● **Prompt**
In the records that follow, find the line with "middle tip: (138, 92)"; from there, retype every line exactly through the line with "thumb tip: (170, 114)", which also belongs to the answer.

● **Supplied entries**
⟨
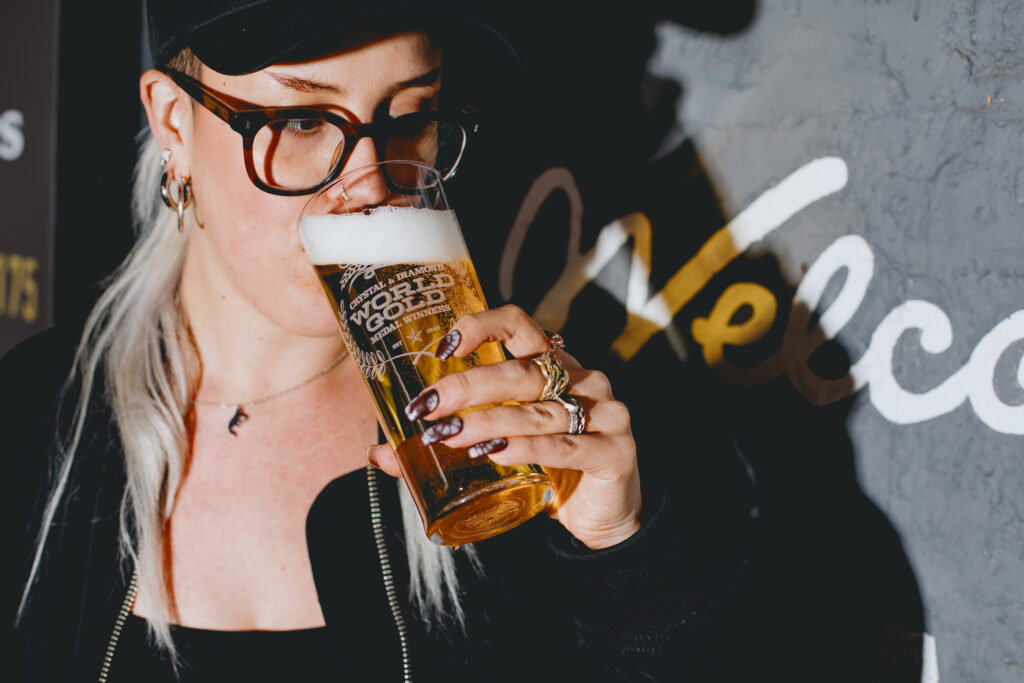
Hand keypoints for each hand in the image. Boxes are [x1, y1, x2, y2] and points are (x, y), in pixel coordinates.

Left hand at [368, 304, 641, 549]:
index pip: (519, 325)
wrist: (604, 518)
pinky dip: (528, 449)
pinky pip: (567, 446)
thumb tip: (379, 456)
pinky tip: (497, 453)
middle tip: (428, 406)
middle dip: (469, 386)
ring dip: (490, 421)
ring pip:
⟩
⟨
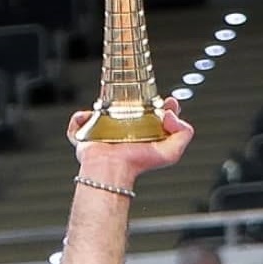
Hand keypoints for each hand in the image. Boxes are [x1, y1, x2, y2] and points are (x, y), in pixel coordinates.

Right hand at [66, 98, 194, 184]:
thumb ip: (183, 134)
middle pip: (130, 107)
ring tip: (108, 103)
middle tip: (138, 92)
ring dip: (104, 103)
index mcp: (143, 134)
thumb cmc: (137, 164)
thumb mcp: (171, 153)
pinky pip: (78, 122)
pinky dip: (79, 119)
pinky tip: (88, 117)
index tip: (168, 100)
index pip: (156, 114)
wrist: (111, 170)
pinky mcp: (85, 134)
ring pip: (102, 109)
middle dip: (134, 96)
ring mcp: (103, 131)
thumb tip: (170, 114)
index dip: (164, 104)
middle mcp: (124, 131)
⟩
⟨
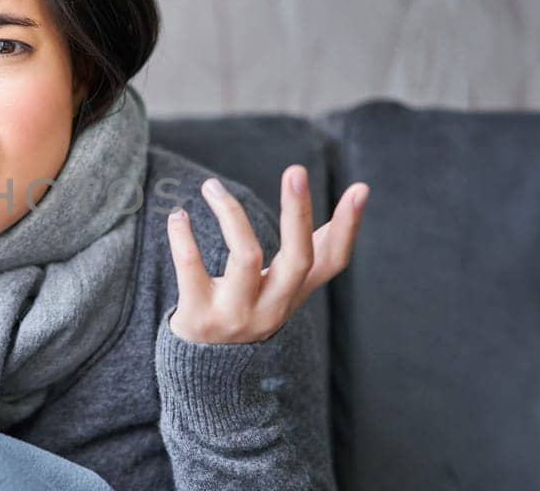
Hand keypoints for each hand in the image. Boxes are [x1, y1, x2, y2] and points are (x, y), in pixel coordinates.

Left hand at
⟩
● **Your response**
middle tip: (138, 92)
ring dip: (104, 103)
index mcp: (143, 134)
thumb cmc: (137, 164)
thumb mcp: (171, 153)
pinky pip: (78, 122)
pinky dip: (79, 119)
pinky tip: (88, 117)
index tip: (168, 100)
index pip: (156, 114)
wrist: (111, 170)
pinky mcp: (85, 134)
ring pip: (102, 109)
middle dip: (134, 96)
ring mcp: (103, 131)
thumb tip: (170, 114)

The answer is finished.